En el mismo plano hipotético, si se comprobara una trama más amplia de vínculos entre dirigentes políticos -como José Luis Espert- y actores del poder económico o financiero, como Fred Machado, en maniobras de financiamiento irregular, evasión o delitos económicos, el camino institucional debería ser el mismo: investigación judicial, pero también responsabilidad política. En el caso de legisladores, podrían activarse mecanismos de desafuero o expulsión, según la gravedad de los hechos y las pruebas reunidas.

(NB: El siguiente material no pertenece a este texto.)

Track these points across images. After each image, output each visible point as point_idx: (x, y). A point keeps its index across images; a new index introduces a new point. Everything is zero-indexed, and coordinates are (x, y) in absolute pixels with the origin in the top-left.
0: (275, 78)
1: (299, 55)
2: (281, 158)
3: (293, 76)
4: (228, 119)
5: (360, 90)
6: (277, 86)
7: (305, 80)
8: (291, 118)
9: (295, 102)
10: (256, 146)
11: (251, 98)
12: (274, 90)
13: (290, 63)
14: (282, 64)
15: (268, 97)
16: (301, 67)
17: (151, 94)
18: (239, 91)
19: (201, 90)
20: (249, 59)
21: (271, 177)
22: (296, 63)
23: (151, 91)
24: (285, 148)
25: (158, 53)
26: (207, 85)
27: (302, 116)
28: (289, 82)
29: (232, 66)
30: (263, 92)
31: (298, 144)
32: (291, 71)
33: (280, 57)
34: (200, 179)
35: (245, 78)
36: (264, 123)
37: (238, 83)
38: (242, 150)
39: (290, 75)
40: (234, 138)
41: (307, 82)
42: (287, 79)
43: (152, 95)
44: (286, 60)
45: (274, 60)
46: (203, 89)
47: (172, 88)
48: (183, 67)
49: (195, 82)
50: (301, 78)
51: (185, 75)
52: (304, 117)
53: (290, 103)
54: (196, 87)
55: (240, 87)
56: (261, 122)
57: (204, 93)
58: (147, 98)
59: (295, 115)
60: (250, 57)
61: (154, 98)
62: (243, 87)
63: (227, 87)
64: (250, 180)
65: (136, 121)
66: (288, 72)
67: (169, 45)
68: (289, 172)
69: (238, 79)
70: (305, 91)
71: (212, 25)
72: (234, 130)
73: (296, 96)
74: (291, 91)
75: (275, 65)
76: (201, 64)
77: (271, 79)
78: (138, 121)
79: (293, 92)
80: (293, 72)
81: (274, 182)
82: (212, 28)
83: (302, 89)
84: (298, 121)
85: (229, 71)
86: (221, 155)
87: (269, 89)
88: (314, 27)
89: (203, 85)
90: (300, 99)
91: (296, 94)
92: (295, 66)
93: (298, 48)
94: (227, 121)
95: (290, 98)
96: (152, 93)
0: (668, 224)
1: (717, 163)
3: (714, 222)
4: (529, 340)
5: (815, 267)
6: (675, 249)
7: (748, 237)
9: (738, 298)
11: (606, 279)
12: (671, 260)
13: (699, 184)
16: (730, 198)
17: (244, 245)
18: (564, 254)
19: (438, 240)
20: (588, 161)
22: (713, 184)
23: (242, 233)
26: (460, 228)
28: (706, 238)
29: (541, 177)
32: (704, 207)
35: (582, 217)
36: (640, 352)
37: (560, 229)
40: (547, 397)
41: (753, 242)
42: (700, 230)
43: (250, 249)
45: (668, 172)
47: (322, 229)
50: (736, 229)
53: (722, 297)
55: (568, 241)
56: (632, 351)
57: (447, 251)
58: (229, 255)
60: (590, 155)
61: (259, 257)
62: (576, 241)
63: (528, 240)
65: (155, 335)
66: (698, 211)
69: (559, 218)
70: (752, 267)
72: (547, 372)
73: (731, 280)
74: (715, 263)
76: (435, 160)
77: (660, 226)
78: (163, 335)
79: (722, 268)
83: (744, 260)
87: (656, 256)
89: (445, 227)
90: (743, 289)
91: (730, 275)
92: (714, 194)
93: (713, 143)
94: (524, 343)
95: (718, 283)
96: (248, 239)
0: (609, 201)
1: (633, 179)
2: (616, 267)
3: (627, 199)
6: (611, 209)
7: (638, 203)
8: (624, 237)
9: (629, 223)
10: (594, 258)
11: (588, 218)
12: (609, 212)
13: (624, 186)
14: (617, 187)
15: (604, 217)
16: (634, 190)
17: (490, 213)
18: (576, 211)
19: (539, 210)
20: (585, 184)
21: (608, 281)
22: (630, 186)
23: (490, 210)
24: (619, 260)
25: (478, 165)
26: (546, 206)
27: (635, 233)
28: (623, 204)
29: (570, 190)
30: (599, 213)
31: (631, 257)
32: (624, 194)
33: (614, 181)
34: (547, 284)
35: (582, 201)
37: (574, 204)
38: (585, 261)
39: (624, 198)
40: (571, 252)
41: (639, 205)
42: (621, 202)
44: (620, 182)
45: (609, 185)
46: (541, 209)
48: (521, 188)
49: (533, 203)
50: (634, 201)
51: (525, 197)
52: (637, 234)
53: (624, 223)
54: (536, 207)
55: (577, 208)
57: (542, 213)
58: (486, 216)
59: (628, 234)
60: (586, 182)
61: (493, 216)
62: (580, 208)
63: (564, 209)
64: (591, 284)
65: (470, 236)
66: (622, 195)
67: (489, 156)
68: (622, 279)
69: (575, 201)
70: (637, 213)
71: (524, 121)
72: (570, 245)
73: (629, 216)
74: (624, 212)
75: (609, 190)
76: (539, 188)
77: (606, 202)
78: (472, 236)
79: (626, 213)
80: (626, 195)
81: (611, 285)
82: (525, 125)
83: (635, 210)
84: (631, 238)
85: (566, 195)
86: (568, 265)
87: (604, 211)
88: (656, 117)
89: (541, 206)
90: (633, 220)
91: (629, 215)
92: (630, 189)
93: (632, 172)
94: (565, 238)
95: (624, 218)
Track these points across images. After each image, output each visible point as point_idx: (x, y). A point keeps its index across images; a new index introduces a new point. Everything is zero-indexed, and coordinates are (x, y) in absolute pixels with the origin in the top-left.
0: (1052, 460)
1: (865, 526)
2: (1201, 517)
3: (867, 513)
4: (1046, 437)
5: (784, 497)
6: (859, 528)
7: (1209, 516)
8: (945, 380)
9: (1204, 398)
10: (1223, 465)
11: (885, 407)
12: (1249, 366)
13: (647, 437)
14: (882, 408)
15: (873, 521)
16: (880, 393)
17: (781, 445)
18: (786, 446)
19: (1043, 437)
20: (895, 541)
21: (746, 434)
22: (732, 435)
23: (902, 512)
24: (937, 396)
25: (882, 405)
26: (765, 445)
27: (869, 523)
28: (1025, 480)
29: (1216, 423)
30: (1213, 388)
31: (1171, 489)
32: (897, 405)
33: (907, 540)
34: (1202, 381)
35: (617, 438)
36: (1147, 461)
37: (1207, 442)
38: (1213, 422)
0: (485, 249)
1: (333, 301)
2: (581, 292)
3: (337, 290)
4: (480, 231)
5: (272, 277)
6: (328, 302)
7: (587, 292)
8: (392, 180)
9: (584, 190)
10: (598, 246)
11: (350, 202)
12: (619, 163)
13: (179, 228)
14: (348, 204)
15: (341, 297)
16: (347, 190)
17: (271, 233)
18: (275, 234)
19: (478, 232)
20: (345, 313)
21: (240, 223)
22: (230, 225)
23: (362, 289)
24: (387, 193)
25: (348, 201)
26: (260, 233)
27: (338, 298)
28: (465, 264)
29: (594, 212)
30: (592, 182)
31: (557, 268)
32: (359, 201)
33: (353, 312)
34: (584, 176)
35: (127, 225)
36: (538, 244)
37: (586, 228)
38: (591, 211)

La diferencia central con otros momentos de la historia reciente radicaría en la coherencia del sistema. Si el Estado optara por el juicio político como herramienta principal de control, el debate sería público, parlamentario y democrático. Si, en cambio, se delegara todo en causas judiciales de avance incierto, el riesgo sería repetir un esquema de selectividad: acelerar algunas investigaciones, dilatar otras y dejar que el tiempo actúe como absolución de hecho.
En definitiva, si las denuncias contra el actual gobierno avanzaran, la Constitución argentina ofrece un camino institucional claro. La pregunta no es jurídica. Es política. Y remite, una vez más, a la voluntad real de aplicar las reglas con la misma vara para todos.